REQUIREMENT
If a line of the data contains the word "Network", it is counted; report how many such lines there are and nothing else.
[[ SUPPLIED MATERIAL open ]]
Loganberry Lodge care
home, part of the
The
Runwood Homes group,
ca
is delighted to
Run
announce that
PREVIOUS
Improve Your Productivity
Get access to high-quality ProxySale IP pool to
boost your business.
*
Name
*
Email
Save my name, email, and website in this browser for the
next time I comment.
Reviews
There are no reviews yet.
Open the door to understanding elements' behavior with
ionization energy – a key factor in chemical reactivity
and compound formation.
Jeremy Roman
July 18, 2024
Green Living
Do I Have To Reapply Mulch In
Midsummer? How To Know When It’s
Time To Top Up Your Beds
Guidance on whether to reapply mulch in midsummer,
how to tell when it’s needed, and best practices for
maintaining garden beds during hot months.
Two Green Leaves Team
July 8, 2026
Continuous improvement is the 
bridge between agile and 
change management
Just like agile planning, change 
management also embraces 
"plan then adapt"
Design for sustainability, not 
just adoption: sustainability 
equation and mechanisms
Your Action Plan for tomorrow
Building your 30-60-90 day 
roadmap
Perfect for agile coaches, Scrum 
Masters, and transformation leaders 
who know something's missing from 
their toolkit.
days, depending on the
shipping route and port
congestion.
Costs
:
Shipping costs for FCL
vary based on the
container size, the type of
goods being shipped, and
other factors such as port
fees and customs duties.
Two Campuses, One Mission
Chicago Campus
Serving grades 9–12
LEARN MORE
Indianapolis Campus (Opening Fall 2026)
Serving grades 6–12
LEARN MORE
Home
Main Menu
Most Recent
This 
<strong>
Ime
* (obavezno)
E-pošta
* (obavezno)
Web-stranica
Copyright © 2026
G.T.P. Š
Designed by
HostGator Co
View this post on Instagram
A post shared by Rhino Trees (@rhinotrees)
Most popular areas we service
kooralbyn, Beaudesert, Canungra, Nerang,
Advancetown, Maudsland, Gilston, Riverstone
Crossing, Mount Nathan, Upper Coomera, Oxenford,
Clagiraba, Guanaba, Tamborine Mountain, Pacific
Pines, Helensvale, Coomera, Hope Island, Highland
[[ SUPPLIED MATERIAL closed ]]
[[ SUPPLIED MATERIAL open ]]
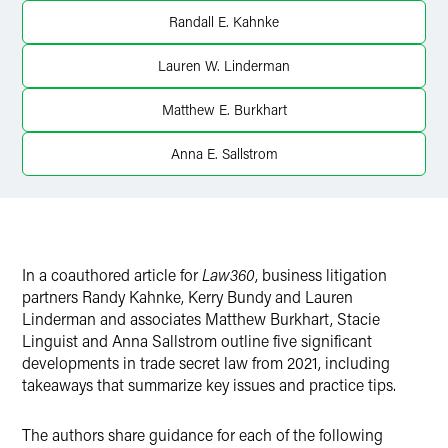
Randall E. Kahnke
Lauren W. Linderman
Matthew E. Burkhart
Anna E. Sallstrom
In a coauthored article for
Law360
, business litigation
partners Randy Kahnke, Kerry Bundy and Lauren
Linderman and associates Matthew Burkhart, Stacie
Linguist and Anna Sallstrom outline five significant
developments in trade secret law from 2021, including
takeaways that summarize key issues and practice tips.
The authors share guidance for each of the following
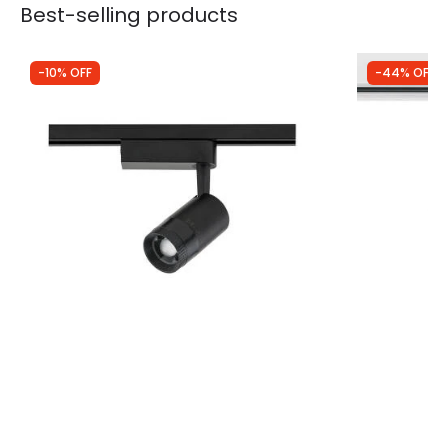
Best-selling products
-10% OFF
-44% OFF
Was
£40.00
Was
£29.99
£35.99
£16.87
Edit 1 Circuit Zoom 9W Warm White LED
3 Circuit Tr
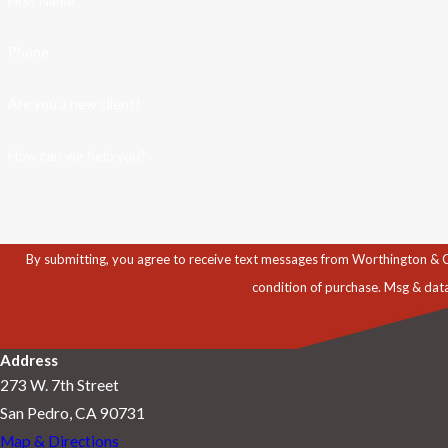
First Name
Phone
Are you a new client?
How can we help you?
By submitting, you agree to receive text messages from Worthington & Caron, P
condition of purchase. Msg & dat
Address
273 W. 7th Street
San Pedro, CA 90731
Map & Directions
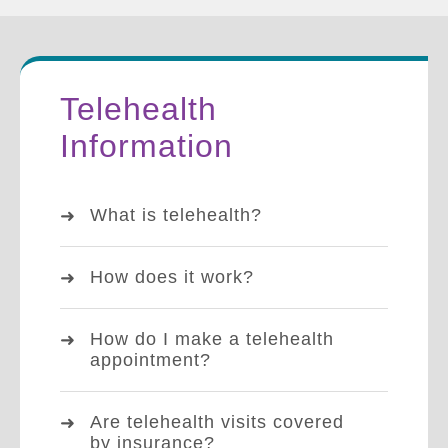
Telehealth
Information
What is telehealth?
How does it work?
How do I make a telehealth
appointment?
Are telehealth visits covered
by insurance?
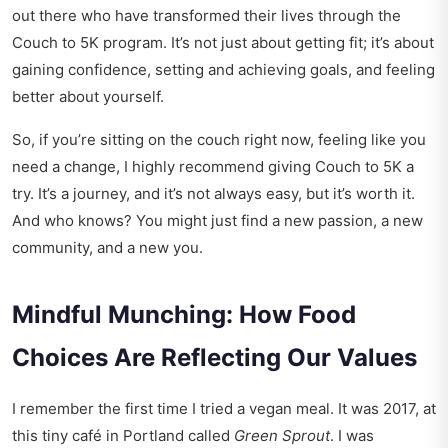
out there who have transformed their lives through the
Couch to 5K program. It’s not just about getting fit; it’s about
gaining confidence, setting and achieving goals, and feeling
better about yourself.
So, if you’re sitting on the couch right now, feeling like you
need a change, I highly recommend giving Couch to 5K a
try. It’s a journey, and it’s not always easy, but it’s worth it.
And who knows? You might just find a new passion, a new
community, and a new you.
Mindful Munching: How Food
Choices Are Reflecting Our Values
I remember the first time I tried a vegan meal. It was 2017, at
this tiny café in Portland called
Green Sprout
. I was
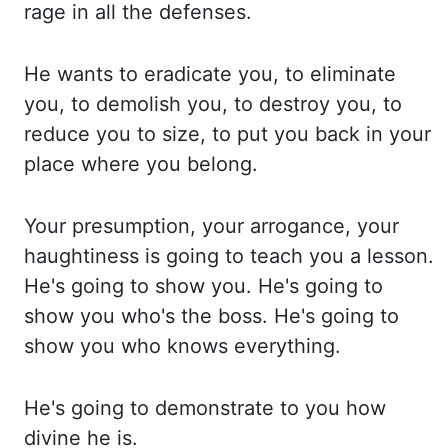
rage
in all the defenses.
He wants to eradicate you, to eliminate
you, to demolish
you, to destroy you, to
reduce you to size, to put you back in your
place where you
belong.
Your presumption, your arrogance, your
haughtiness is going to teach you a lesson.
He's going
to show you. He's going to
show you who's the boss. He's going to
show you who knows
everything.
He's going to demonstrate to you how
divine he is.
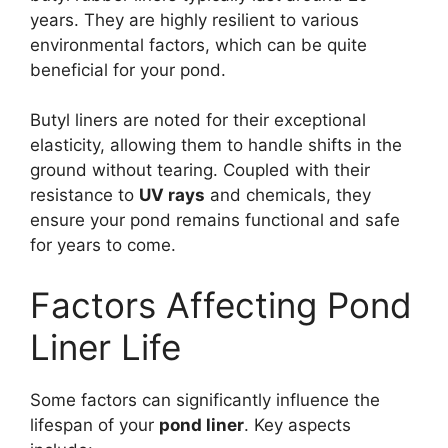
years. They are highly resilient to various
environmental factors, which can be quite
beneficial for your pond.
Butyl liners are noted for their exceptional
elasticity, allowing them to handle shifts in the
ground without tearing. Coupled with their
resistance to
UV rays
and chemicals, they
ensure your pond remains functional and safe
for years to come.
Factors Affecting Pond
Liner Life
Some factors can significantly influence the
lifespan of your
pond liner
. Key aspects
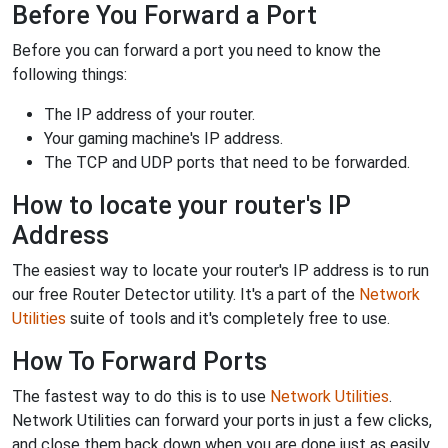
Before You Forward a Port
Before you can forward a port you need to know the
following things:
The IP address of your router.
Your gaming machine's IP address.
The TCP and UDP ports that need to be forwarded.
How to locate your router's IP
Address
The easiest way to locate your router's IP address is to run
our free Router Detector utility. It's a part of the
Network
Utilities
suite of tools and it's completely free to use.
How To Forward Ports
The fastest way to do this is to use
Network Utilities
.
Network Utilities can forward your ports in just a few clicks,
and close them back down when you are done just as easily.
[[ SUPPLIED MATERIAL closed ]]
REPLY TO THE EXERCISE
3